Quand il a senti des douleurs à la poitrine, il a pensé qu’il s’était peut-être étiré un muscle lors d’un exercice. Il a pensé aussi à la fatigue, au «surmenage» et au stress de ses responsabilités à Québec et Ottawa.

«On est un peu plus dans notre tête; on écoute moins bien notre corps; on s’écoute moins bien et on écoute moins bien les autres.»

N’eût été la pandémie, il aurait sans doute consulté plus vite. «J’ai probablement attendu quelques jours de trop.»

Il a eu depuis l’occasion de réfléchir. «La maladie nous apporte beaucoup de leçons et de sagesse.» On apprend beaucoup de choses sur soi, mais aussi sur les autres, dit-il.

En cette semaine où des politiciens et acteurs publics dénoncent les messages de haine et d’intimidation qu’ils reçoivent, Jean-Yves Duclos dit avoir vécu tout le contraire.

«Beaucoup de messages de bienveillance de gens qui n’avaient pas de raison de le faire. La bonté humaine est beaucoup plus importante que ce qu’on pense.»

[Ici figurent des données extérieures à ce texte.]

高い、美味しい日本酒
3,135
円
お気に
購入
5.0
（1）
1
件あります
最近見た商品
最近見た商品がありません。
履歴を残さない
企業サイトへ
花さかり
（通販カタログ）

Comme beaucoup d’autres au cours de la dernière année, il a tardé à aller l’hôpital.

Pour plusieurs, par crainte de la COVID ou parce qu’ils ont cru que les services étaient engorgés. Pour d’autres, par souci de ne pas ajouter de pression sur le système. «C’était dans ma tête», dit-il.

Ce réflexe collectif aura cependant des effets qu’on mesure encore mal.

«Au sortir de la pandémie, on va se retrouver avec des conséquences sanitaires qui vont aller au-delà de la COVID-19» croit-il. Sur la santé de ceux qui n’ont pas consulté, mais aussi pour la «santé mentale».


« Tout ce stress individuel et collectif accumulés ces derniers mois, ça laisse des marques. Ça va nécessiter beaucoup de soins. Le soin de soi-même et le soin des autres. »
Jean-Yves Duclos


Jean-Yves Duclos rentre au travail au moment où Québec retourne en zone rouge.

«On est tous un peu foudroyés par ce qui nous arrive depuis quelques semaines et depuis quelques heures», dit-il.

Mais c’était «presque prévisible […] On pense arriver à la fin d’une pandémie, les gens deviennent plus positifs et plus optimistes et baissent la garde, toujours un peu trop tôt».

On voit la lumière au bout du tunnel, mais on oublie de regarder où on marche et on s’enfarge.

Il ne croit pas que les citoyens de Québec aient été plus indisciplinés que les autres. «Ce qu’on voit à Québec, on le voit ailleurs aussi.»

Pendant son absence (relative), on a appris que le déficit du gouvernement du Canada pour l’année 2020-2021 avait bondi à 383 milliards $.

La seule facture des vaccins et des traitements de la COVID-19 atteindra 5 milliards $, estime l’Agence de santé publique du Canada.

Le président du Conseil du trésor n’en fait pas une maladie.

Malgré la maladie, M. Duclos dit n’avoir jamais remis en question son engagement politique.

Ça aurait été «pas mal pire» de ne rien faire, croit-il toujours. Tant pour les citoyens que pour les finances du fédéral et du Québec.

Pendant son absence, on a aussi senti la pression monter pour que le projet de terminal de conteneurs Laurentia soit soumis au BAPE.

L’argument est de mieux évaluer les impacts hors site sur la circulation et la qualité de vie.

M. Duclos n’en voit pas la nécessité. L’Agence fédérale d’évaluation d’impact est «indépendante», a mené un «processus rigoureux» et s’appuie sur des «connaissances» des gouvernements du Québec autant que du Canada, fait-il valoir. «On peut faire confiance à l’Agence pour fournir un point de vue global.»

Malgré la maladie, M. Duclos dit n’avoir jamais remis en question son engagement politique. Il sera à nouveau candidat aux prochaines élections.